Gerne wird ja behauptet, die Jugend auch der besseren Kreise gäbe sich masslos dem Kapitalismus und den Zwängen der Globalisierung hin; wir sähen nur noch den Preis der Dinge, aber nicht mehr ihren Wert, und die Fliehkräfte der Märkte würden uns hinaustragen in die Unverbindlichkeit anonymer Wohnsilos und schneller Kontakte bei sich elitär gebenden Partneranzeigen. Überhaupt, man ist heute ja Partner wie in einer Kanzlei, und keine Liebschaft mehr. Aber spricht man diese Urenkel dann an und fragt sie, ob sie nicht einen anderen Weg gesehen haben, eine andere Lösung als die Abrissbagger, kommen nur all jene zweckmässigen Argumente, die sie daheim am Küchentisch schon von den Eltern gehört haben: Der Aufwand, die Kosten, die Probleme, die Unsicherheit, zu viele Erben, keiner könnte es allein machen… als ob es die gleichen Probleme nicht früher auch schon gegeben hätte, als man sich trotzdem für so ein Haus entschied. Weil es einem wichtiger war, so ein Haus zu haben, als vieles, was heute als wichtiger, ja unverzichtbar angepriesen wird. Das muss nicht das neue Mobiltelefon sein; Eltern von Urenkelinnen setzen da durchaus auf jene Anlagen mit scheinbarer Sicherheit im Alter, die uns gerade TV-Berichte über AWD und ihre Praktiken bescheren.
Natürlich ist es leichter, beim Makler ein Preislimit zu nennen, zu warten und dann einen Notartermin zu besuchen, als einen Kostenvoranschlag zu lesen. Es gibt immer leichtere Wege in einer Welt, die den leichteren Weg als Geschäftsmodell entdeckt hat, vom Convenience Foodmüll, für den man nicht abwaschen muss, bis zum Vermögensverwalter, der schon wissen wird, was gut für einen ist. Die aber stehen erst am Ende einer langen Entwicklung, es ist die letzte Konsequenz eines Wandels. Und während die Urgrossmutter noch wusste, von welchem Baum welcher Apfel für den Kuchen stammt, kann die Enkelin nur darauf hoffen, dass die Anlage gut ist und woher auch immer, Kinderarbeit, Staatsanleihen aus Portugal, AKW-Betreiber, Derivate, chinesischen Giftmüll, die Rendite für Zinsen und den Kuchen aus der Grossbäckerei erwirtschaftet. Neben all den Kickbacks, Schmiergeldern und Banksterboni.
Das Hinterhaus bei uns ist keine Fabrikantenvilla, sondern ein Hinterhaus.

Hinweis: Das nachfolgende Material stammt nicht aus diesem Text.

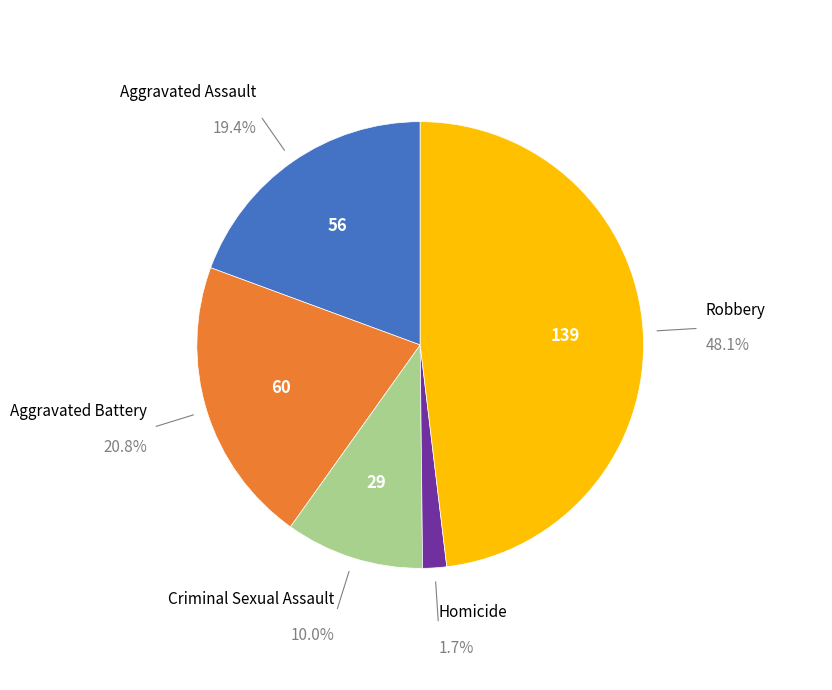

How many segments does this pie chart have?

5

Das Erdgeschoss ist noch aus dem Mittelalter, darüber sind die ehemaligen Lager und Dienstbotenzimmer, darüber ein weiterer Ausbau aus dem 20. Jahrhundert. Der Denkmalschutz würde einem Abriss nicht im Wege stehen, und vieles muss neu gemacht werden. Der Kostenvoranschlag ist so, dass ich überlege, vom Journalismus auf Heizungsbau umzusatteln. Es ist kein Herrenhaus, es hat ein paar Vorteile, wie in der Altstadt seltene Balkone, und ein paar Nachteile, wie in der Altstadt häufige steile Treppen. Der Grund ist einiges wert, und das Gebäude eher nicht. Ich weiss, dass die Urenkelin heute, 10 Jahre später, immer noch zur Miete wohnt, weil Wohnungen so teuer sind, und man sich eine gewisse Flexibilität erhalten will, selbst wenn sie dafür einiges an Unflexibilität auf sich nehmen muss. Und ich weiss, was ich dieses Jahr tun werde, und da gibt es keine Alternativen mit dreimonatiger Kündigungsfrist. Es gibt nur alte Mauern, die mich, wie alle anderen meiner Sippschaft auch schon, überdauern werden.

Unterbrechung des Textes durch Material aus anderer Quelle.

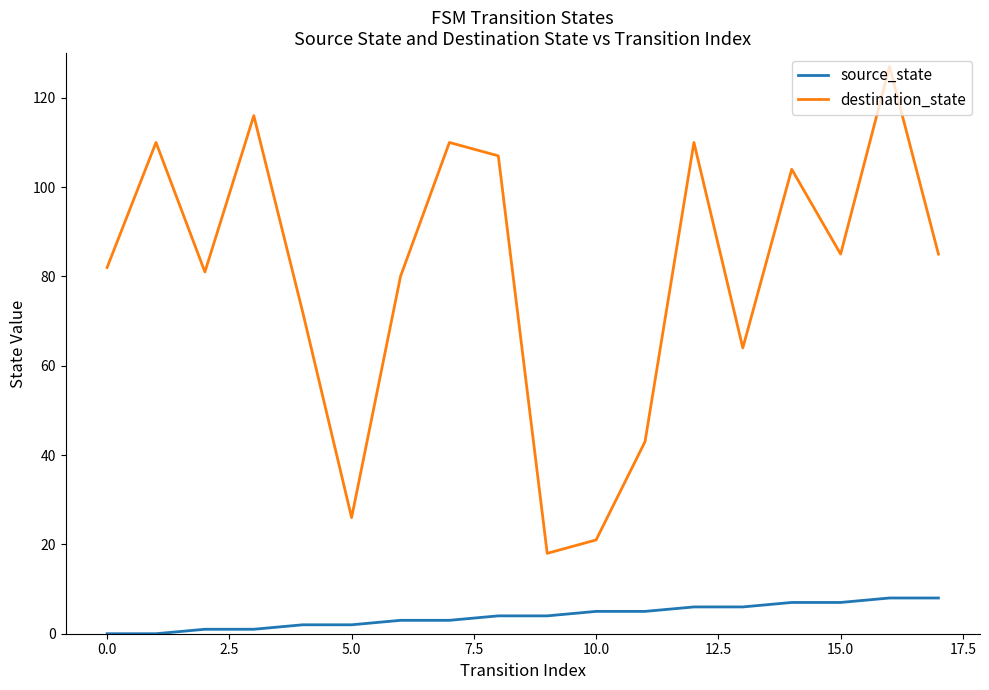

What is the difference between the second highest and minimum values in the destination_state series?

98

Aber dafür gibt es auch kein flaues Gefühl, wenn ich später einmal Bilder vom Haus sehen sollte, wie es früher war. Kein flaues Gefühl gegenüber einem Bankberater. Ich finde ja, dass ein Mangel an flauen Gefühlen auch eine Art Wert sein können, und es gibt eben solcherne Urenkelinnen und solcherne Urenkel.